Lui si è illuminato come una moneta appena uscita dallo stampo:
— Ve l’ho detto, senza l’aiuto di una guida…
— Allora aggiudicato, — ho concluso io sorridendo. - Andiamo, facci strada!
L’ho chiesto proprio a lui per valutare la gravità della situazione. Ogni capo di un gruppo che sorveglia un quartiere non abbandona mai la sua postazione, nel caso manda uno dei suoi. La mia era una specie di prova: se rifiutava di accompagnarci bene, potevo stare tranquillo, se invece accettava voleva dire che aveva l’ordine di portarci da qualche parte, e che stavamo per finire in un brutto guaio.
— Perfetto, andiamo! — ha risposto lui quasi cantando.
— Dico solo due parole alla mia kontora e arrivo.
Mentre Barba parlava in un angolo con i suoi, ho condiviso con Mei le mie preoccupazioni.
— Io li gonfio, — ha tagliato corto lui.
Gli ho detto che non mi sembrava una gran buona idea. Se li gonfiavamo, poi dovevamo abbandonare subito il quartiere senza consegnare la lettera. E che figura ci facevamo davanti al nostro Guardiano?
— Una figura da imbecilli, Mei, da veri imbecilli. Che gli diciamo? «Non abbiamo consegnato la lettera perché sospettavamo qualcosa di strano, e allora abbiamo massacrato di botte dei bimbi di nove anni che neanche stavano in piedi, storditi com’erano dalla colla»?
Gli ho proposto un piano diverso, più rischioso: farci accompagnare da Barba e al primo posto comodo «spaccarlo», che nel nostro gergo significa tirare fuori con la violenza la verità che nasconde una persona.
Dovevamo capire cosa c’era in gioco contro di noi — spiegavo a Mei — e farci dare l’indirizzo giusto di questo Dito. Se scoprivamo che c’era un rischio grosso, potevamo tornare indietro e raccontare tutto al nostro Guardiano; se invece il rischio era basso consegnavamo la lettera, e tornando a casa raccontavamo tutto lo stesso, cosi diventavamo gli eroi del quartiere.

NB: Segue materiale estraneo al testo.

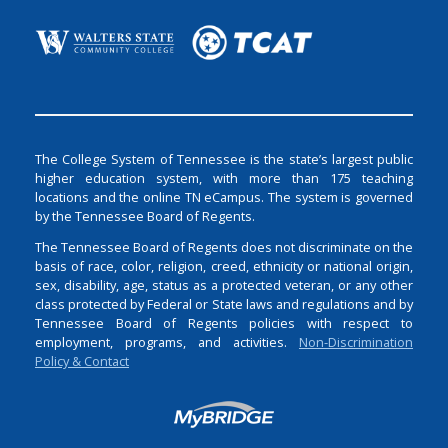
The College System of Tennessee is the state’s largest public
higher education system, with more than 175 teaching
locations and the online TN eCampus. The system is governed
by the Tennessee Board of Regents.
The Tennessee Board of Regents does not discriminate on the
basis of race, color, religion, creed, ethnicity or national origin,
sex, disability, age, status as a protected veteran, or any other
class protected by Federal or State laws and regulations and by
Tennessee Board of Regents policies with respect to
employment, programs, and activities.
Non-Discrimination
Policy & Contact
Login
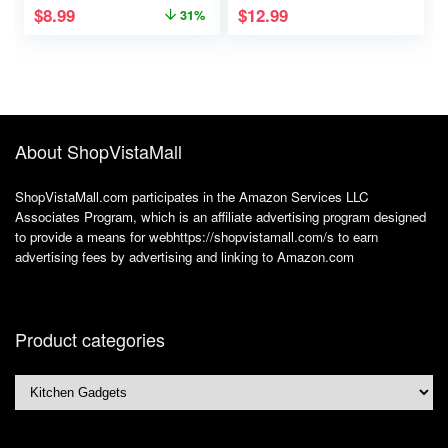
$
8.99
$
12.99
31%
Productivity – Stylish
Small Dogs and
Undated Planner
Puppies like Yorkies
And School or Office
– 50 Pairs
Supplies For Women
About ShopVistaMall
ShopVistaMall.com participates in the Amazon Services LLC
Associates Program, which is an affiliate advertising program designed
to provide a means for webhttps://shopvistamall.com/s to earn
advertising fees by advertising and linking to Amazon.com
Product categories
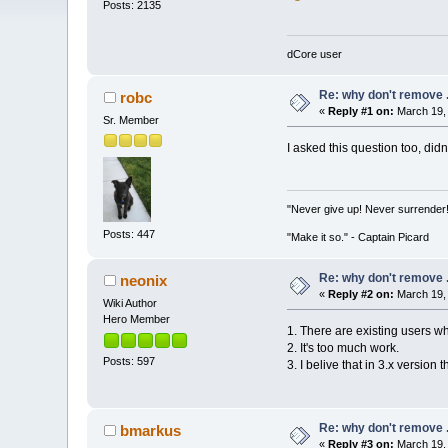
Posts: 2135
dCore user
Re: why don't remove .
robc
«
Reply #1 on:
March 19, 
Sr. Member
I asked this question too, didn
"Never give up! Never surrender
Posts: 447
"Make it so." - Captain Picard
Re: why don't remove .
neonix
«
Reply #2 on:
March 19, 
Wiki Author
Hero Member
1. There are existing users w
2. It's too much work.
Posts: 597
3. I belive that in 3.x version
Re: why don't remove .
bmarkus
«
Reply #3 on:
March 19, 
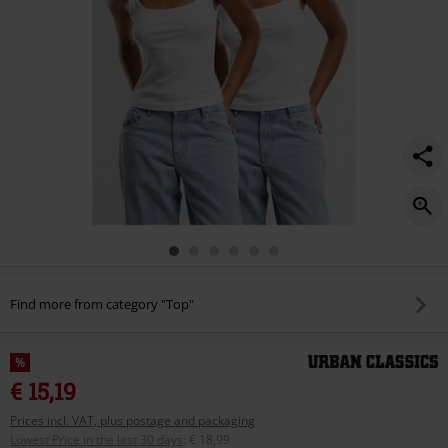
Find more from category "Top"
%
€ 15,19
Prices incl. VAT, plus postage and packaging
Lowest Price in the last 30 days
:
€ 18,99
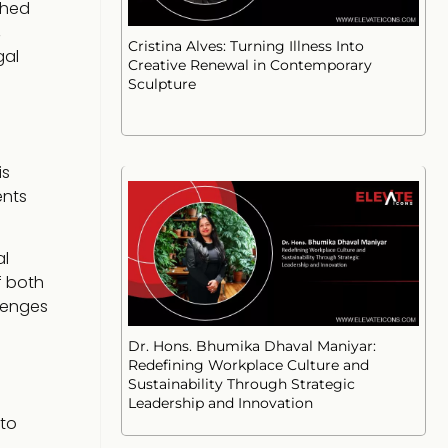
shed
,
Cristina Alves: Turning Illness Into
gal
Creative Renewal in Contemporary
Sculpture
is
ents
al
f both
llenges
Dr. Hons. Bhumika Dhaval Maniyar:
Redefining Workplace Culture and
Sustainability Through Strategic
Leadership and Innovation
 to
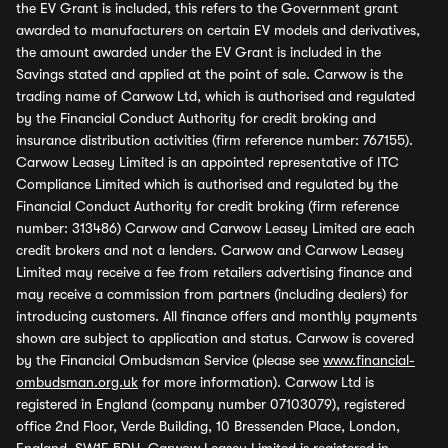
the EV Grant is included, this refers to the Government grant
awarded to manufacturers on certain EV models and derivatives,
the amount awarded under the EV Grant is included in the
Savings stated and applied at the point of sale. Carwow is the
trading name of Carwow Ltd, which is authorised and regulated
by the Financial Conduct Authority for credit broking and
insurance distribution activities (firm reference number: 767155).
Carwow Leasey Limited is an appointed representative of ITC
Compliance Limited which is authorised and regulated by the
Financial Conduct Authority for credit broking (firm reference
number: 313486) Carwow and Carwow Leasey Limited are each
credit brokers and not a lenders. Carwow and Carwow Leasey
Limited may receive a fee from retailers advertising finance and
may receive a commission from partners (including dealers) for
introducing customers. All finance offers and monthly payments
shown are subject to application and status. Carwow is covered
by the Financial Ombudsman Service (please see
www.financial-
ombudsman.org.uk
for more information). Carwow Ltd is
registered in England (company number 07103079), registered
office 2nd Floor, Verde Building, 10 Bressenden Place, London,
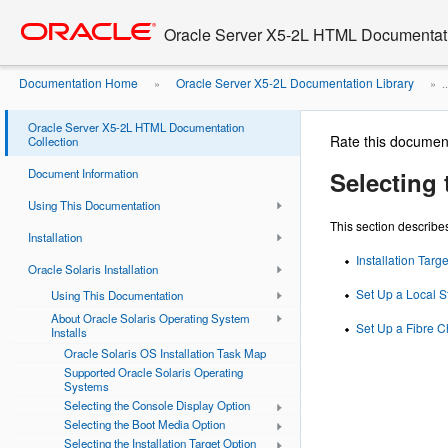
Go
oracle home
to
Oracle Server X5-2L HTML Documentati
main
content
Documentation Home
Oracle Server X5-2L Documentation Library
»
» ..
Oracle Server X5-2L HTML Documentation
Rate this documen
Collection
Document Information
Selecting 
Using This Documentation
This section describes
Installation
Installation Targ
Oracle Solaris Installation
Set Up a Local S
Using This Documentation
About Oracle Solaris Operating System
Set Up a Fibre C
Installs
Oracle Solaris OS Installation Task Map
Supported Oracle Solaris Operating
Systems
Selecting the Console Display Option
Selecting the Boot Media Option
Selecting the Installation Target Option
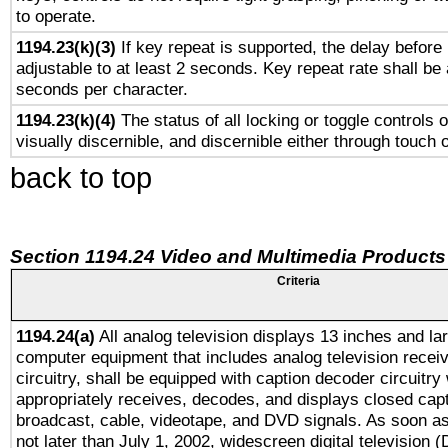
to operate.
1194.23(k)(3)
If key repeat is supported, the delay before 
adjustable to at least 2 seconds. Key repeat rate shall be 
seconds per character.
1194.23(k)(4)
The status of all locking or toggle controls 
visually discernible, and discernible either through touch 
back to top
Section 1194.24 Video and Multimedia Products
Criteria
1194.24(a)
All analog television displays 13 inches and la
computer equipment that includes analog television receiv
circuitry, shall be equipped with caption decoder circuitry
appropriately receives, decodes, and displays closed cap
broadcast, cable, videotape, and DVD signals. As soon as
not later than July 1, 2002, widescreen digital television 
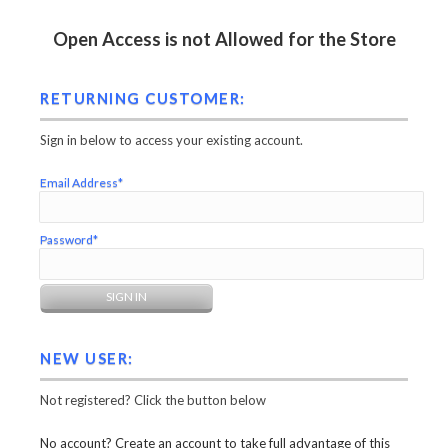
Open Access is not Allowed for the Store
RETURNING CUSTOMER:
Sign in below to access your existing account.
Email Address*
Password*
NEW USER:
Not registered? Click the button below
No account? Create an account to take full advantage of this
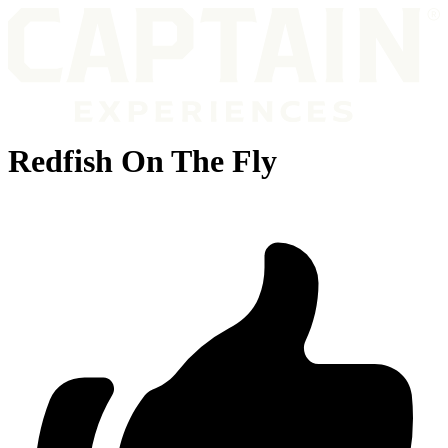
Redfish On The Fly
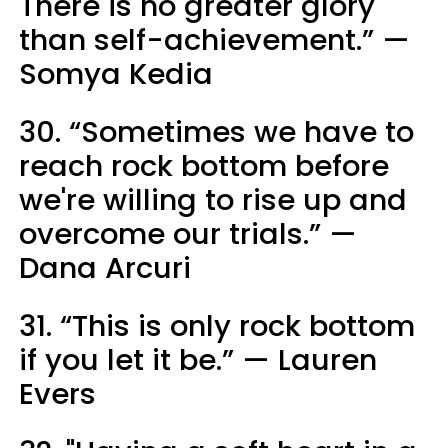
There is no greater glory
than self-achievement.” —
Somya Kedia
30. “Sometimes we have to
reach rock bottom before
we're willing to rise up and
overcome our trials.” —
Dana Arcuri
31. “This is only rock bottom
if you let it be.” — Lauren
Evers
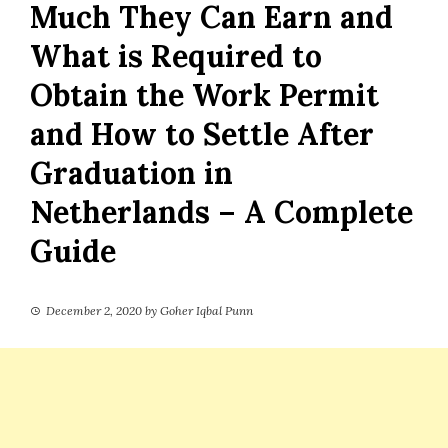
Much They Can Earn and
What is Required to
Obtain the Work Permit
and How to Settle After
Graduation in
Netherlands – A Complete
Guide
December 2, 2020
by
Goher Iqbal Punn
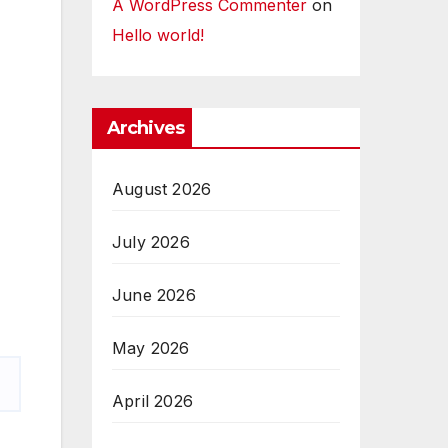
A WordPress Commenter
on
Hello world!
Archives
August 2026
July 2026
June 2026
May 2026
April 2026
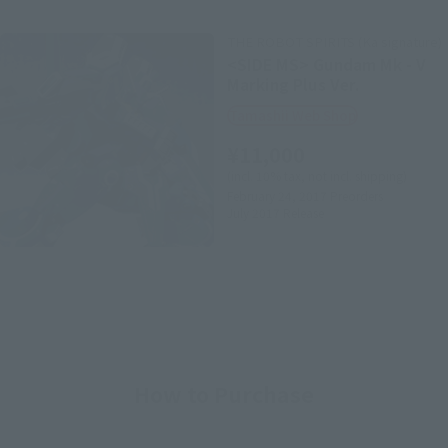
THE ROBOT SPIRITS (Ka signature)
<SIDE MS> Gundam Mk - V
Marking Plus Ver.
Tamashii Web Shop
¥11,000
(incl. 10% tax, not incl. shipping)
February 24, 2017
Preorders
July 2017
Release
How to Purchase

L’ultima parte del mio discorso gli è piaciuta moltissimo. L’idea di tornare a Fiume Basso con una storia gloriosa da raccontare lo attirava decisamente. Già batteva le mani, per applaudire alla mia geniale strategia. Io sorridevo e lo rassicuravo che sarebbe andato tutto bene, ma dentro di me avevo qualche dubbio in proposito.

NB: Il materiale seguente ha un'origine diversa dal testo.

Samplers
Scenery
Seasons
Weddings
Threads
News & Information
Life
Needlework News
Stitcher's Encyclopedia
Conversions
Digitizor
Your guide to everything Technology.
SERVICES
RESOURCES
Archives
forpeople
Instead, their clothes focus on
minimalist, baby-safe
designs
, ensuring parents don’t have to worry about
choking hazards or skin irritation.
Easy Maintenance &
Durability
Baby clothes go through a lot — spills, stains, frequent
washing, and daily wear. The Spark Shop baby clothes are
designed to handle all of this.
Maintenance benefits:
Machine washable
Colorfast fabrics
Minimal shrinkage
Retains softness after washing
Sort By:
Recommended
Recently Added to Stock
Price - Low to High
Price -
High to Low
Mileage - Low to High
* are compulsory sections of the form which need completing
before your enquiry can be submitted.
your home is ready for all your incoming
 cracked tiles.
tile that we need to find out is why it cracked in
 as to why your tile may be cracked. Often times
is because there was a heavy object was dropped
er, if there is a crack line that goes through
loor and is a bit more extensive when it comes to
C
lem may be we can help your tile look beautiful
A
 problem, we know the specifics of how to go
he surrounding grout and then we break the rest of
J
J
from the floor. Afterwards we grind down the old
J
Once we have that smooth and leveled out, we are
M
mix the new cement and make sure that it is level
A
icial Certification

I ragazzini di Barba intanto stavano radunati in cerchio intorno a lui, a qualcuno scappava una risata, guardandoci. Per loro eravamo già finiti in trappola e tutto era stato così facile…
Ho detto a Mei di comportarsi come se nulla fosse, e quando Barba è tornato da noi Mei gli ha fatto un sorriso così largo e falso che mi sono sentito sprofondare.

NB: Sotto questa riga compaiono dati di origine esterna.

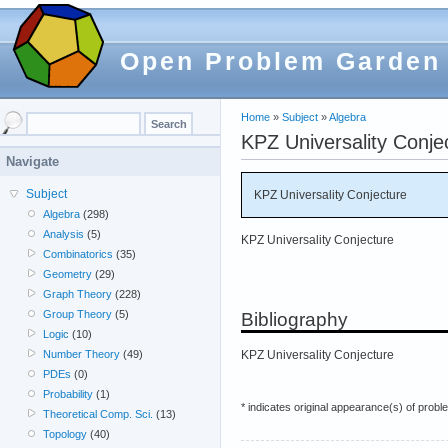
Open Problem Garden
Home
»
Subject
»
Algebra
KPZ Universality Conje
Navigate
Subject
KPZ Universality Conjecture
Algebra
(298)
Analysis
(5)
KPZ Universality Conjecture
Combinatorics
(35)
Geometry
(29)
Graph Theory
(228)
Group Theory
(5)
Bibliography
Logic
(10)
KPZ Universality Conjecture
Number Theory
(49)
PDEs
(0)
Probability
(1)
* indicates original appearance(s) of probl
Theoretical Comp. Sci.
(13)
Topology
(40)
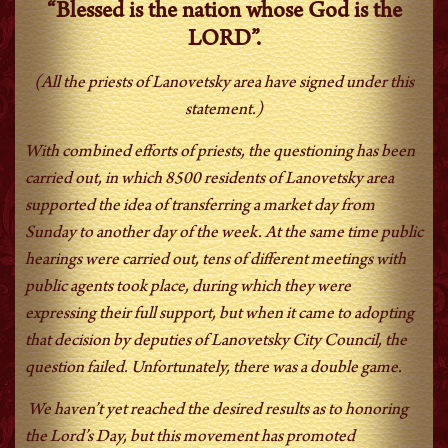
“Blessed is the nation whose God is the
LORD”.
(All the priests of Lanovetsky area have signed under this
statement.)
With combined efforts of priests, the questioning has been
carried out, in which 8500 residents of Lanovetsky area
supported the idea of transferring a market day from
Sunday to another day of the week. At the same time public
hearings were carried out, tens of different meetings with
public agents took place, during which they were
expressing their full support, but when it came to adopting
that decision by deputies of Lanovetsky City Council, the
question failed. Unfortunately, there was a double game.
We haven’t yet reached the desired results as to honoring
the Lord’s Day, but this movement has promoted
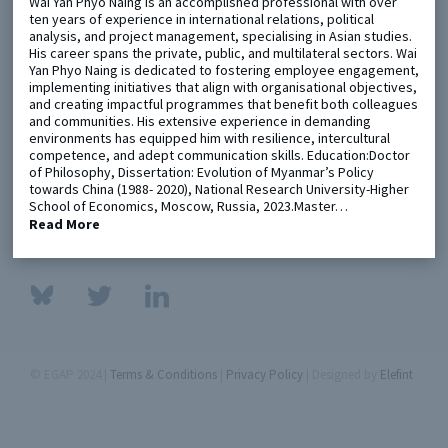
Wai Yan Phyo Naing is an accomplished professional with over
ten years of experience in international relations, political
analysis, and project management, specialising in Asian studies.
Metaketa Initiative
Registry
His career spans the private, public, and multilateral sectors. Wai
Yan Phyo Naing is dedicated to fostering employee engagement,
EGAP Meetings & Policy Events
Methods Guides
implementing initiatives that align with organisational objectives,
and creating impactful programmes that benefit both colleagues
Learning Days
Policy Briefs
and communities. His extensive experience in demanding
environments has equipped him with resilience, intercultural
competence, and adept communication skills. Education:Doctor
Members
of Philosophy, Dissertation: Evolution of Myanmar’s Policy
towards China (1988- 2020), National Research University-Higher
Featured Resources
School of Economics, Moscow, Russia, 2023.Master…
Contact
Read More
© EGAP 2024 |
Terms & Conditions
|
Privacy Policy
| Designed by
Elefint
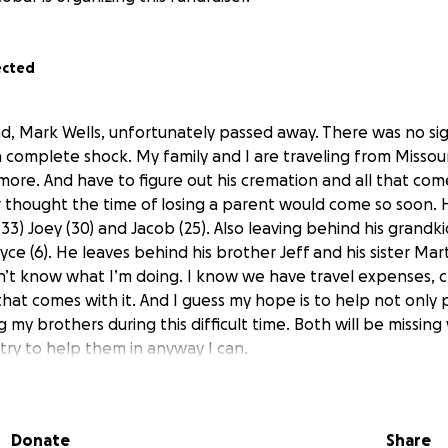
ected
ad, Mark Wells, unfortunately passed away. There was no sig
in complete shock. My family and I are traveling from Missour
ore. And have to figure out his cremation and all that come
r thought the time of losing a parent would come so soon.
 (33) Joey (30) and Jacob (25). Also leaving behind his grandk
yce (6). He leaves behind his brother Jeff and his sister Marta
n’t know what I’m doing. I know we have travel expenses, 
hat comes with it. And I guess my hope is to help not only 
g my brothers during this difficult time. Both will be missing
 try to help them in anyway I can.
ple asking to let them know if I start a go fund me, so I t
r taking the time to read. Rest in peace Dad. I love you so
Donate
Share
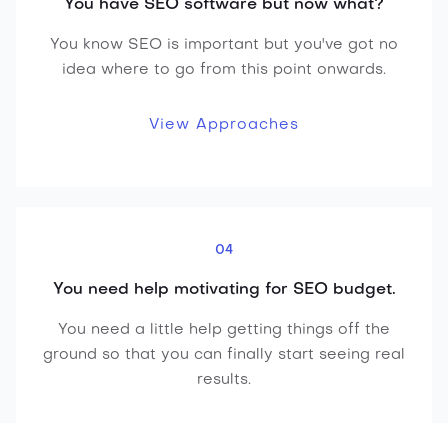
You have SEO software but now what?
You know SEO is important but you've got no
idea where to go from this point onwards.
View Approaches
04
You need help motivating for SEO budget.
You need a little help getting things off the
ground so that you can finally start seeing real
results.
Get Started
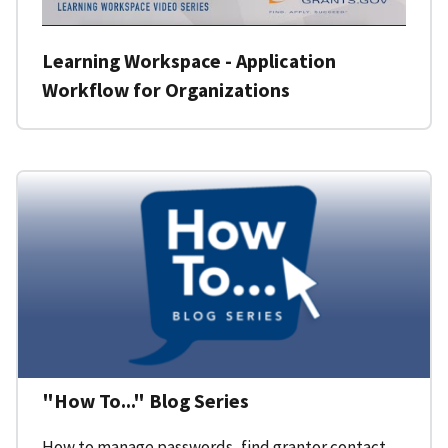
Learning Workspace - Application
Workflow for Organizations
"How To..." Blog Series
How to manage passwords, find grantor contact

Siamo partiti. Barba camminava tra noi due, parlavamo del più e del meno. Abbiamo superato una decina di cortili vuoti: con il freddo che faceva la gente se ne stava in casa.
Siamo passati vicino a una vecchia scuola, chiusa e semidistrutta, dove d’estate si radunavano i ragazzi di Ferrovia per fare casino tutti insieme. Lì due anni prima era stata brutalmente ammazzata una ragazza minorenne, una povera sventurata senza famiglia, costretta a prostituirsi per sopravvivere. Erano proprio i suoi amici, altri minorenni come lei, a costringerla a prostituirsi per loro, e poi le prendevano quei pochi soldi che guadagnava. L’hanno ammazzata perché voleva uscire dal giro e andare a vivere in un altro quartiere, dove aveva trovato lavoro come aiuto sarta.
La storia era sconvolgente, perché l’avevano violentata e torturata per quasi tre giorni di fila, tenendola legata a un vecchio telaio di un letto senza la rete: lei era sempre lì, sospesa, i polsi e le caviglie non avevano retto il peso del suo corpo e si erano spezzati. L’hanno trovata con tagli ovunque e segni di bruciature di sigarette in faccia, nell’ano le avevano infilato una chiave idraulica di grosse dimensioni, e nella vagina un bollitore elettrico con cui l’avevano ustionata poco alla volta, per farla soffrire di più.
Nei primi tempi la gente di Ferrovia aveva cercato di nascondere quest’orribile assassinio, ma presto tutta la città aveva saputo e le autorità criminali erano intervenute. Avevano ordinato al Guardiano di Ferrovia di trovare in pochi giorni tutti i responsabili, ammazzarli di botte a bastonate e appendere i loro corpi sulla scena del delitto per una settimana, poi seppellire i cadaveri in una tomba senza croce e nessun segno di riconoscimento.
9
Nome dispregiativo con cui vengono chiamati coloro che non rispettano le norme che regolano il comportamento tra criminali.